ドゥテルテ大統領とカトリック教会の対立。そして日本の人口減少問題 その2
ドゥテルテ大統領とカトリック教会の対立。そして日本の人口減少問題 その2
昨日は日本のことを書いていたら時間切れになってしまいました。
フィリピンでは人件費が高くなっているという話はほとんど聞かない。
実際にマニラでさえ最低賃金 (1日約500ペソ)で働く人は非常に多い。
サラリーマンで2万ペソを超えていたら、かなり高い方になる。
マニラ郊外からマカティまで1時間2時間かけて通勤してくる人も珍しくない。
(郊外にはそもそも職がない。出てくるしかない)
この場合、交通費は原則自腹である。
これは中国やタイとは大きな違いだ。
なぜ賃金が上がらないのか。
簡単に言えば、若い労働人口が豊富なため。
それに比べて相対的には仕事の数は少ないため。
簡単な需給の法則で、供給(労働可能人口)が需要(求人)を常に上回っているので
賃金は上昇しにくい。
一般的には、その国の経済が発展して、農業から工業、商業に産業の軸が移り、教育が行き届きだすと、子供の数は減る傾向にある。
フィリピンではある統計によると一世帯当たりの子供の数は3人弱。日本の2倍以上。
さらに貧困層だけに限って言えば5人以上という数字もある。
これは私が見聞きする実態に近い。
英会話の先生たち(比較的高学歴)にインタビューすると彼女たちの間では晩婚化や少子化(子供を持っても1-2名)という傾向は強まってきている。

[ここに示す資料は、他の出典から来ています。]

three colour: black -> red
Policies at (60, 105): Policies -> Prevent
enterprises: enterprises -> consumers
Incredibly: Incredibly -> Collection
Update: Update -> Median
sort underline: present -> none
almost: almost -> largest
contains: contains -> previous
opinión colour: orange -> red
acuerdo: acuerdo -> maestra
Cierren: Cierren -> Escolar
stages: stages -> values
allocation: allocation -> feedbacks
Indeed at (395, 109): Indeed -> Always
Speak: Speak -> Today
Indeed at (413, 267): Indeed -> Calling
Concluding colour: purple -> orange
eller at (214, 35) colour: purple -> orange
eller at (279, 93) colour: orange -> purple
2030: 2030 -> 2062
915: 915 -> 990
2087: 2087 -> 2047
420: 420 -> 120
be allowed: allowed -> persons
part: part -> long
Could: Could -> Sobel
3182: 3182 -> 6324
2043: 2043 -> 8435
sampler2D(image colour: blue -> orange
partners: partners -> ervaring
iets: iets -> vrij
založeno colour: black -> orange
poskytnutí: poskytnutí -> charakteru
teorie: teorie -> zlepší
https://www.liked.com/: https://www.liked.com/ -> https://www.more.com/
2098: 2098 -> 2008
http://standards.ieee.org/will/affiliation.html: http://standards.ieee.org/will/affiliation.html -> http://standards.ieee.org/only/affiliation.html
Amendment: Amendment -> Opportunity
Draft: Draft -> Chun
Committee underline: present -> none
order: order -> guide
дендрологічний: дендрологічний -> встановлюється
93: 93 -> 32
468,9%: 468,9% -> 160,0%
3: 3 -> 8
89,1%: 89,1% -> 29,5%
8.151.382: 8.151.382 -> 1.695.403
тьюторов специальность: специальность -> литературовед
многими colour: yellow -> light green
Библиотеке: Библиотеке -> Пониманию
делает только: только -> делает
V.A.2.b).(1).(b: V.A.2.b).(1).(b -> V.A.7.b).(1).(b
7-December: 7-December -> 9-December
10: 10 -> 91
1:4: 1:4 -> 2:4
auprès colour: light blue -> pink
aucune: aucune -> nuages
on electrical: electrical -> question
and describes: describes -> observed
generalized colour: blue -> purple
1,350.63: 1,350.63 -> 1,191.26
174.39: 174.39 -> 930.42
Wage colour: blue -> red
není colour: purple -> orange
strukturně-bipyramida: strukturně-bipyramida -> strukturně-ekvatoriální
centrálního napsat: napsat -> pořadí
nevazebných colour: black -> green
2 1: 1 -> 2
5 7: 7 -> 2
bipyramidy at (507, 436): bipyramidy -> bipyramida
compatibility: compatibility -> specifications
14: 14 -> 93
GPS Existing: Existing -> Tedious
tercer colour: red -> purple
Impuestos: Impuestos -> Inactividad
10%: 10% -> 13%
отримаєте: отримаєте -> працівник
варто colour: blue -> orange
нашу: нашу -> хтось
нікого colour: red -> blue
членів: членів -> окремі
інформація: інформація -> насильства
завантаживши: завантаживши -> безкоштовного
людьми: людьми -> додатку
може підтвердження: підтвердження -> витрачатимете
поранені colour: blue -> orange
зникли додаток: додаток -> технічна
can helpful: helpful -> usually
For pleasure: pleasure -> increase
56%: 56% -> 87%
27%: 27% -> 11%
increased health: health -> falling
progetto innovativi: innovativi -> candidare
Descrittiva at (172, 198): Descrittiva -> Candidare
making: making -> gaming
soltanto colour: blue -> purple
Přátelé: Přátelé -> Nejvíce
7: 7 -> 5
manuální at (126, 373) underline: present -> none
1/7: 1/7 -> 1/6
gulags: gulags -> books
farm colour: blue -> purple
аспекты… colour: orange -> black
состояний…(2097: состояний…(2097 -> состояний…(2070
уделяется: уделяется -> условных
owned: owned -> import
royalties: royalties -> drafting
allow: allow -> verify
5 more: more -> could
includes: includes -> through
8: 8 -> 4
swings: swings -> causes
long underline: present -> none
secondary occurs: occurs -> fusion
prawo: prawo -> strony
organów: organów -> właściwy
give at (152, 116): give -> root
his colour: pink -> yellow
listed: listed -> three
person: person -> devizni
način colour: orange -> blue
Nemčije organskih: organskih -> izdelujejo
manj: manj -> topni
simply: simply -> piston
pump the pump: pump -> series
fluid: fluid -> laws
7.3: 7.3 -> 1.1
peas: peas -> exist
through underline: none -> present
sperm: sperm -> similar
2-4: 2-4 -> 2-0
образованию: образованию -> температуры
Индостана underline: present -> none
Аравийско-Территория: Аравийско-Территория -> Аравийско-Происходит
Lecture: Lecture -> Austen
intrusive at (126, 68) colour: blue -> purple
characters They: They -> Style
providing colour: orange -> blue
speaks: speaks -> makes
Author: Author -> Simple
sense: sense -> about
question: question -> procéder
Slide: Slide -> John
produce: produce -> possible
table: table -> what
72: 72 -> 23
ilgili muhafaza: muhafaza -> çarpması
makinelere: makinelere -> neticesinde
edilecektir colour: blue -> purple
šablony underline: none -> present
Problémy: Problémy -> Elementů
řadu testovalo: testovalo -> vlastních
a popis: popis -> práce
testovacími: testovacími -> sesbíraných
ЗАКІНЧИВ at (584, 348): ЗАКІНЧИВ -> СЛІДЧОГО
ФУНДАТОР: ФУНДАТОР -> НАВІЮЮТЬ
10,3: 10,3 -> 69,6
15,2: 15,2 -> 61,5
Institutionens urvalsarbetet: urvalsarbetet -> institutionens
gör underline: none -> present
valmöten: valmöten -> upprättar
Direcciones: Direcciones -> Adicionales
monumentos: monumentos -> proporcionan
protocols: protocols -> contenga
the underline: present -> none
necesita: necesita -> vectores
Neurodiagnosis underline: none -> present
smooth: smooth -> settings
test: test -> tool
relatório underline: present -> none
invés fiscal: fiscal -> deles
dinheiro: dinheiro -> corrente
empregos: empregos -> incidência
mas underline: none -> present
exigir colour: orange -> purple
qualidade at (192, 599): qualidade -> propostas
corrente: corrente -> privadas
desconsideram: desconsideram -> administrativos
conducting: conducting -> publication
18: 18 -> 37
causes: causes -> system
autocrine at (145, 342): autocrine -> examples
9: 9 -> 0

しかしそれでもフィリピンの人口増大を止めるには至っていない。
さらにカトリックでは中絶は違法であり、レイプでもない限り、基本的にはできない。
不倫であろうと、未成年であろうと中絶は不可能。
ドゥテルテ大統領は子供を3人までに制限する法制度を準備しているそうだ。
3人目以降は何らかのペナルティーを科すこと、
避妊のために、母体に何らかの注射をすることを推奨すること、
などを計画しているようだ。
これはフィリピン社会の中で噂されている程度の情報。
ただこういう情報が意外と的を付くことはよくある。
ここで問題になるのはカトリック教会との対立である。
フィリピンの避妊政策、産児制限政策は、カトリック教会との戦いだった。
その歴史は古く、1960年代当時の大統領フェルディナンド・マルコス氏が、出生率、人口増加を抑制する政策を打ち出したことに遡る。
1990年代の大統領フィデル・ラモス氏やジョセフ・エストラーダ氏も同様の政策を勧めるに当たってカトリック教会の対応に苦心した。
近年では、先代のアキノ大統領のリーダーシップのもとで「Reproductive Health Law=性と健康に関する法律)が2012年に成立した際、カトリック教会の強い反対にあってその発効が2014年までずれ込むという現象も起こった。
これはコンドームの推奨や避妊教育の推進など中心とした緩やかなものであったが、それでもカトリック教会の反対は強かった。
人口1億以上の国で人口が増え続けている国はアメリカとフィリピンくらい。
これを単純に「フィリピン不動産を買いましょう」という営業トークに乗せられるのは、典型的な鴨になってしまう。
ただこの現状をどのように生かしていくか、自分にとってのチャンスにしていくかは、検討の余地はたくさんあるのではないか。